Keep in mind that complaining is contagious. Somehow, when we do it, we lead others to feel guilty for being better off or we lead them to focus on the bad that’s going on in their lives, overshadowing the good.

Sometimes it can create tension and suffering. Therefore, it’s better to recognize when you feel like complaining, stop, meditate a little, and resume a more positive conversation.

8. Do what you like

The last key to describing how to be a better person has to do more with us in essence. When you do something that you like and enjoy, happiness shows and spreads. When you’re unhappy and you try to put into practice the previous keys, you run the risk of falling into hypocrisy. You’re not just fooling yourself and others, and by now, you know that’s not the right way.

So take time, strengthen your spirit, your internal happiness, and everything that makes you feel good to be able to project that to others. If you add this to all the other keys, it translates into feeling like and being a better person.

You rediscover how to be a better person every day!
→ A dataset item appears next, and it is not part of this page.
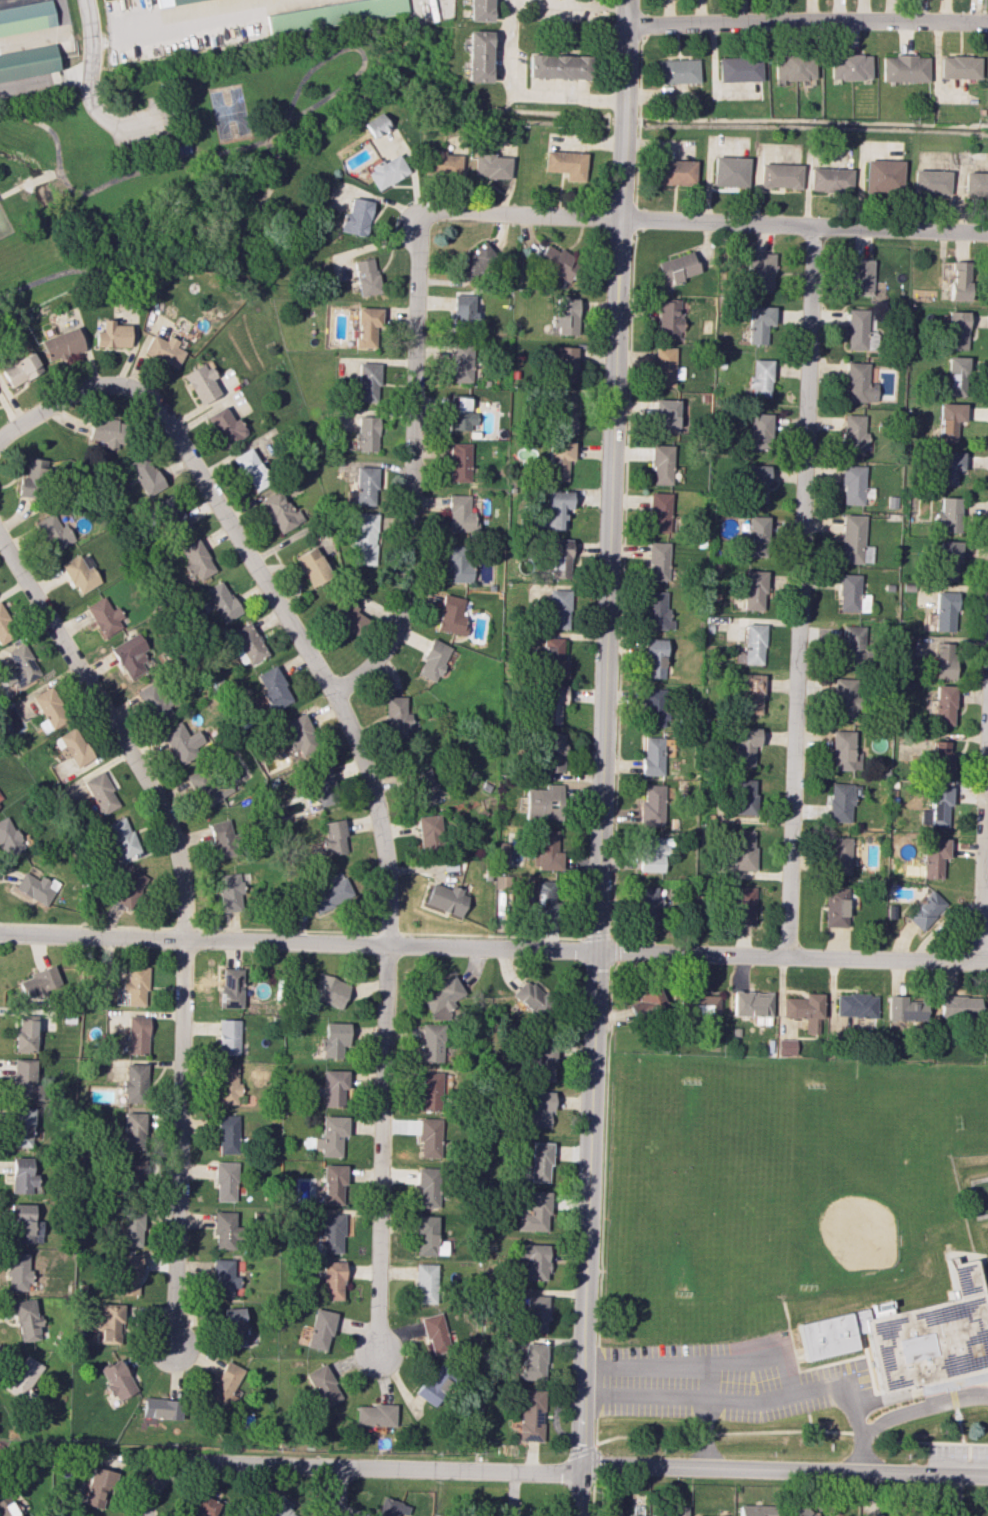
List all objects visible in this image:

We’ve selected for you the best keys to discovering how to be a better person, but it doesn’t mean that these are the only ones. On this path that you’ve undertaken, you’ll find other very personal and valid keys that will enrich your transformation. Therefore, you must also learn to read yourself.

Remember that being a better person isn’t about pleasing others or trying to prove to others that you’re better than them. It’s about feeling good about yourself and having the intention of helping others and allowing others to help you.